Janssens sees her installations as a form of hypnosis, requiring focused attention and awareness on the part of the viewer. In a work that is part of her ‘Dichroic Projection’ series, for example, she exposes how different coloured lights can create charged atmospheres, specific perceptual effects or psychological ‘moods’. By orchestrating subtle changes in light or movement with the minimum of means – in this case only a 750 watt halogen lamp, dichroic filter and tripod – she allows for multiple-interpretations, enabling each viewer to have their own unique experience. ‘I always experiment with the possibilities of rendering fluid the perception of matter or architecture which I see as some kind of obstacle to movement and sculpture,’ she has said. ‘My use of light to infiltrate matter and architecture is undertaken with a view of provoking a perceptual experience wherein this materiality is made unstable, its resistance dissolved. This movement is often provoked by the brain itself.’ 

The primal shapes and common materials that Janssens often works with are transformed through a considered use of scale, colour and placement to expose optical or spatial contexts and shift perceptual understanding. In one work, part of the ongoing ‘Aquarium’ series consisting of glass cubes filled with paraffin oil, a thin, coloured layer of liquid seems – as a result of a strange optical phenomenon – to be floating above an expanse of clear liquid.

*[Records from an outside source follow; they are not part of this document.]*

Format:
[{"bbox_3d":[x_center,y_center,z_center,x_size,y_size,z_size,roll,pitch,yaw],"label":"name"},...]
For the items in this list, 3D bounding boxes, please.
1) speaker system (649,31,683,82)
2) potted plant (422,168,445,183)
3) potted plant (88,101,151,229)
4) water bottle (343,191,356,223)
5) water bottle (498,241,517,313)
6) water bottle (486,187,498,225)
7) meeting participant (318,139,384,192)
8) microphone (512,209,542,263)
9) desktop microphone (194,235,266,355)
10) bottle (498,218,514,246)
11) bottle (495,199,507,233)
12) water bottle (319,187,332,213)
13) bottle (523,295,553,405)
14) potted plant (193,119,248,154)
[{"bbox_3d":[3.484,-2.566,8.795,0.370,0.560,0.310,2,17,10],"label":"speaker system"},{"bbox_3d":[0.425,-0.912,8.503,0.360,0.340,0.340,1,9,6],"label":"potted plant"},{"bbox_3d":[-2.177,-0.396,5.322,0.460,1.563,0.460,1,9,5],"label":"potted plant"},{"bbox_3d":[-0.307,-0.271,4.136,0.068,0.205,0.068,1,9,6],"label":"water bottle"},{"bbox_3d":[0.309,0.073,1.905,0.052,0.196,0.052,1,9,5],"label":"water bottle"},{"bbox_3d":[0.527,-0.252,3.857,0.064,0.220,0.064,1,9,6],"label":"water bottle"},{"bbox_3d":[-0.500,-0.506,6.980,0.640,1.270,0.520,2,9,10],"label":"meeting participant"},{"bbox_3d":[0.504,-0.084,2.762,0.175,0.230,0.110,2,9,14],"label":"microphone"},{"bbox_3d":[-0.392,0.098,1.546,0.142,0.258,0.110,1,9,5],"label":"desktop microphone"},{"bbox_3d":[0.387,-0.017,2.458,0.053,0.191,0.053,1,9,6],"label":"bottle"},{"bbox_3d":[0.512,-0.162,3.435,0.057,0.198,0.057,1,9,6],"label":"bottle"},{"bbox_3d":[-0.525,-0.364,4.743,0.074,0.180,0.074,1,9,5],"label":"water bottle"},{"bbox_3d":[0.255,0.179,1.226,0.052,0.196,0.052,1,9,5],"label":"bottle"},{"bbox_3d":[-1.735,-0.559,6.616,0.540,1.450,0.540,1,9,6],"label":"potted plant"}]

Janssens has also used gold to cover objects, resulting in reflective, abstract and luminous forms that seem autonomous or disconnected from their surroundings. For the work Californian Blinds #2 (2015), for instance, Janssens has covered standard Venetian blinds in gold leaf to create a sculpture with undulating reflections. Likewise, in Canicule #2 (2011−15), a sheet of corrugated aluminium covered with gold leaf appears to be floating away from the wall. The French title of the work, heat wave in English, alludes to meteorological effects and the occurence of a mirage, whereby the reverberation of heat waves appears to produce an actual image. As Mieke Bal has written about Janssens’s work: ‘They entrap the viewer, body and soul, in an experience so unsettling that something really shifts in one’s physical being in the world. This is how her art performs – by requiring us to perform it.’